# Cory Cats and Algae Eater



## Bandit28804

I am just curious if anyone else has had this problem of if anyone else knows what to do about this. My Cory Cats have always stayed on the bottom of the tank of my 10 gallon aquarium. Hiding inside of a artificial cave. Well recently I came home and found my Cory Cats in the plants and sitting on top of the cave. They seem to be heading to higher ground so to speak. I can't figure out why they suddenly don't wanna be on the bottom.

As time went by I have noticed that the Algea Eater has suddenly become aggressive. He is chasing the Cory Cats and my other fish around the aquarium. I am not sure what to do to stop this, or if this is even a threat to my fish in general. I am just trying to decide if I need to take the Algea Eater out of the aquarium and get a Oto or some other Algea Eater, but I am not sure if this is necessary. Sorry for the spelling on that I have no idea how to spell Algea. So anyway if anyone can help me with this would be great. 

Thanks 
Josh


----------



## DavidDoyle

Algae eater is a very broad generic term. However, very few belong in a 10 gal, If you have a chinese algae eater, get rid of it and your problem is solved.


----------



## Bandit28804

I'm not sure what kind it is. I mean that's what they called it at the pet store lol. I know it's not a Oto and I know it was really really cheap if that helps, but I am thinking about getting rid of it. So you are saying I dont' need a Algae eater at all?


----------



## DavidDoyle

No I am saying most fish that would be called algae eaters are ones that are not appropriate for that small a tank.


----------



## wildtiger

Personally I would get rid of it and get a couple of otos or a bristlenose plec.


----------



## garfieldnfish

A 10 gal is too small for a bristlenose. Otos prefer to be in groups, while one would fit in a 10 gal, a group will not. What else is in this 10 gal with the algae eater and cory cats and how many cory cats? A couple of applesnails may work for algae control.
I would also suggest you return the Chinese algae eater and I'm pretty sure that's what you got stuck with. I wish they would stop selling them. Grey in color with small dark spots along the side of his entire length and a suckermouth. If that description fits, he will go crazy in a 10 gal tank and take it out on anything he comes into contact with, the corys being bottom dwellers will take the lion share of this aggression.

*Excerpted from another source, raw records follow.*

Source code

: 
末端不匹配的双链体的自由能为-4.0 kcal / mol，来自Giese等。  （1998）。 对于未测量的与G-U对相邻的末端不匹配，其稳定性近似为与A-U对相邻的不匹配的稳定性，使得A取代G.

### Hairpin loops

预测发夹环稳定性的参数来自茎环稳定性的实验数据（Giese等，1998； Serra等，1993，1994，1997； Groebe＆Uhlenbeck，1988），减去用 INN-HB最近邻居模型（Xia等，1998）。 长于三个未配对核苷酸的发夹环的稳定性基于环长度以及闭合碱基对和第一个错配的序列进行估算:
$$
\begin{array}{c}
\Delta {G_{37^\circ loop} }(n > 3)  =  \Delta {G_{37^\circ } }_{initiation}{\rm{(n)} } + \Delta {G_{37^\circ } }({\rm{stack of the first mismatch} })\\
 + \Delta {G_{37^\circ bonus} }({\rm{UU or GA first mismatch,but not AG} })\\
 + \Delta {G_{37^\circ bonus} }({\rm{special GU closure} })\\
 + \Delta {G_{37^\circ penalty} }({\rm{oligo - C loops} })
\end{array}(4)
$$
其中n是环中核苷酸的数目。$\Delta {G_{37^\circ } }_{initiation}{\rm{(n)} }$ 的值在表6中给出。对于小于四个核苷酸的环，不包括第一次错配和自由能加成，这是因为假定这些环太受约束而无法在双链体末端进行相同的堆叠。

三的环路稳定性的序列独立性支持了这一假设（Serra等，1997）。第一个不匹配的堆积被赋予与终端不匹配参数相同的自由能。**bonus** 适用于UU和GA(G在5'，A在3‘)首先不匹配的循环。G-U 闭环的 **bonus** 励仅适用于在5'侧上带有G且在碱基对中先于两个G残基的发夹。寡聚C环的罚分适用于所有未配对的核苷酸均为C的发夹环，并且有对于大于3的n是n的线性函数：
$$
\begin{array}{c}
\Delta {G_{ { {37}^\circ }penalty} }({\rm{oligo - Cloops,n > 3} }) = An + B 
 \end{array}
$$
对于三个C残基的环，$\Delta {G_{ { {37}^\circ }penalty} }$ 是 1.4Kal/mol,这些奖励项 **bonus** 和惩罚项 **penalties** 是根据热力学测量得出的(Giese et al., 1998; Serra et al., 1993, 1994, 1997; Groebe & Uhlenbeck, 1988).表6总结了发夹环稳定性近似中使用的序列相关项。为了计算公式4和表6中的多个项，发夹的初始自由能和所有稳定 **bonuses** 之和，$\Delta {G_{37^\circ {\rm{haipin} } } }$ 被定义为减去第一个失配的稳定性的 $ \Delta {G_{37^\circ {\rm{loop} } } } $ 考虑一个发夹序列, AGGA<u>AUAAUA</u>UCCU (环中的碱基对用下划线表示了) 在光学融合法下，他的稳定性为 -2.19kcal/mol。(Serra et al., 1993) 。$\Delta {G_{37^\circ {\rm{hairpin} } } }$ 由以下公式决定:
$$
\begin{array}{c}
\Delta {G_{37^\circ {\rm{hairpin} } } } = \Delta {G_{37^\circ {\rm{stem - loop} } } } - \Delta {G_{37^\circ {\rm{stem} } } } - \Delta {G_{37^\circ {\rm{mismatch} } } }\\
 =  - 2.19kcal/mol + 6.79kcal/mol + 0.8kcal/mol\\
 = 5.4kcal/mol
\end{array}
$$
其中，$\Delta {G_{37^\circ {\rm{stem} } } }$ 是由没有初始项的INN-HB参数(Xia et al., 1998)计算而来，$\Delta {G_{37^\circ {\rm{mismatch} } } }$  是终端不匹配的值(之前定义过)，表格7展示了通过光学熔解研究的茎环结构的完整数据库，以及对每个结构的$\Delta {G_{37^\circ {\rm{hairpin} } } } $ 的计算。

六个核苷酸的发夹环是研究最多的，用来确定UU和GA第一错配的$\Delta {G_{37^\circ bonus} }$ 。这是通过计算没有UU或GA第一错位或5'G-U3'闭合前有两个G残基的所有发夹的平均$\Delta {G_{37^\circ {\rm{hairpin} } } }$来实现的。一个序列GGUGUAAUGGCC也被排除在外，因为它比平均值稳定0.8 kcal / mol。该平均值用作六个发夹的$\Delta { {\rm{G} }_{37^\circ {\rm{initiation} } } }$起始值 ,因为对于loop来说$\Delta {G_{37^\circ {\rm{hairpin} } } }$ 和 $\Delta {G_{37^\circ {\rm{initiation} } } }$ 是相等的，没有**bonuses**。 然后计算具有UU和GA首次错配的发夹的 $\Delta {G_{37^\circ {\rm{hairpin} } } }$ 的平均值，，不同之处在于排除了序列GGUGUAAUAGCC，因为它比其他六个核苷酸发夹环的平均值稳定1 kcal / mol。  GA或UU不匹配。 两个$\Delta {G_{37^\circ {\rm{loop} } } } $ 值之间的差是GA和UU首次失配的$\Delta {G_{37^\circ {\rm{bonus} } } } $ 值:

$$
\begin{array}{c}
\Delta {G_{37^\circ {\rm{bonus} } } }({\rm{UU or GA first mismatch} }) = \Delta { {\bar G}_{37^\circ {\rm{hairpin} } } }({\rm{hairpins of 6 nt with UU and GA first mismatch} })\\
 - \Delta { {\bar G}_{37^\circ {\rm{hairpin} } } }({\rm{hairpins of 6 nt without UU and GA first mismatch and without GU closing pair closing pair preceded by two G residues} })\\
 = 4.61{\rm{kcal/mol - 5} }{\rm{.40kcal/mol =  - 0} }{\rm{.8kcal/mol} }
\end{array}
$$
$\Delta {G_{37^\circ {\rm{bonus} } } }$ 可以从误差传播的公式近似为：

I have one that became aggressive in a 30 gal. I bought a 15 gal for him and added 3 dwarf puffers and I see he is not happy in this tank. While he will not hurt the puffers, I still feel for him and will move him once I have space in a larger tank for him. But it's his own fault he is in the 15 gal. His brother/sister is a 75 gal tank and behaving very well.


----------



## Bandit28804

I have 2 Cory Cats, 3 Danios, 1 Gourmi, and 2 Fancy Guppies that I inherited from my mom. I also have a Betta that is in a breeder to keep him warm for the winter otherwise he stays in his own bowl. I have had all the fish for almost a year with the exception of the Guppies. They have never had problems before until recently.


----------



## garfieldnfish

Chinese algae eaters don't normally get aggressive until they reach a certain age/size. That means yours is growing up. At that point some prefer other fish's slime coat over algae and that's when the problems start. That's why I got dwarf puffers for my aggressive, too small to latch onto and poisonous to boot. Even CAEs seem to know this and he will not bother my puffers. I feed my aggressive one shrimp pellets and a piece of fresh shrimp from my meat department every so often. That seems to keep him happy enough. My non-aggressive one will not touch the fresh shrimp, while my aggressive one gets totally wild and tears it apart.


----------



## Bandit28804

Maybe I should get rid of the fish then. This could explain my recent loss of some Danios that just seem to have vanished off the face of the earth. I never once saw a body and I was never able to find anything to show they were dead other then the fact that they were just gone one day.


----------